_Work to complete_.
Only the stretch of the listing below that runs from the line with "left wrist: (208, 204)" through the line with "nose: (107, 166)" is to be printed, exactly and with both ends.

_Material to process_.

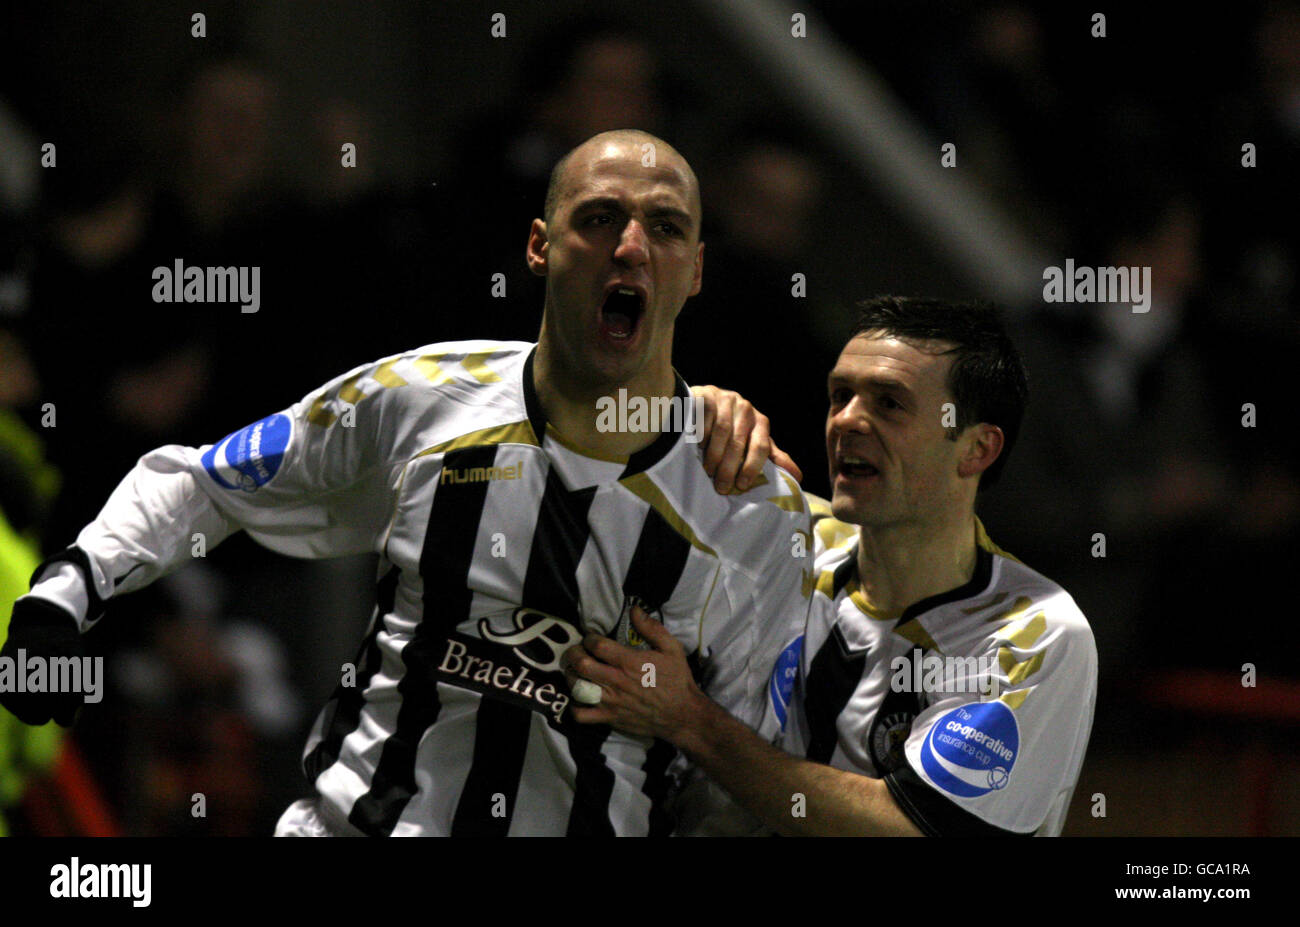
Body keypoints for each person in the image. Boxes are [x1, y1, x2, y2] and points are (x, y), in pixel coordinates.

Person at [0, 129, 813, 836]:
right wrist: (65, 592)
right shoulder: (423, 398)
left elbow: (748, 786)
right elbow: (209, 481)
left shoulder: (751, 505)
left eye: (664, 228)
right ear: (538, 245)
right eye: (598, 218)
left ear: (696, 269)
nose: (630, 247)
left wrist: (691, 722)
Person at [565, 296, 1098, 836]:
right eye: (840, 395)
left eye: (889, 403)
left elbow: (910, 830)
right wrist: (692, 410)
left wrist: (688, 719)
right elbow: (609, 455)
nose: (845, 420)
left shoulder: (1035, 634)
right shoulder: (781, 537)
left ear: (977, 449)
...
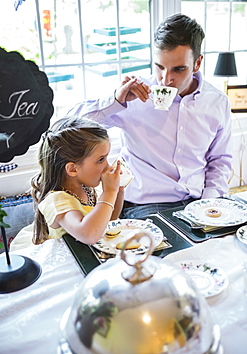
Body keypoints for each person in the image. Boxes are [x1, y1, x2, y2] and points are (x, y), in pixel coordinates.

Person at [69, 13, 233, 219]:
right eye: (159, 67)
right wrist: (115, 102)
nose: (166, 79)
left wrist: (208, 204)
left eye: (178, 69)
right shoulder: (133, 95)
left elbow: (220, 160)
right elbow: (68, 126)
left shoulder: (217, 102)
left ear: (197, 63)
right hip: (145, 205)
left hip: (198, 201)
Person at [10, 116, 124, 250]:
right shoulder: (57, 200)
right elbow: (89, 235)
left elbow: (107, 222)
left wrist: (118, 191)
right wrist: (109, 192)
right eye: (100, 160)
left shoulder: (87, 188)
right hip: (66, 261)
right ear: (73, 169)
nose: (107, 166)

_Worked solution_.
left wrist: (208, 204)
left eye: (178, 69)
right shoulder: (133, 95)
left elbow: (220, 160)
right elbow: (68, 126)
left shoulder: (217, 102)
left ear: (197, 63)
right hip: (145, 205)
left hip: (198, 201)
Person at [10, 116, 124, 250]:
right shoulder: (57, 200)
right elbow: (89, 235)
left elbow: (107, 222)
left wrist: (118, 191)
right wrist: (109, 192)
right eye: (100, 160)
left shoulder: (87, 188)
right hip: (66, 261)
right ear: (73, 169)
nose: (107, 166)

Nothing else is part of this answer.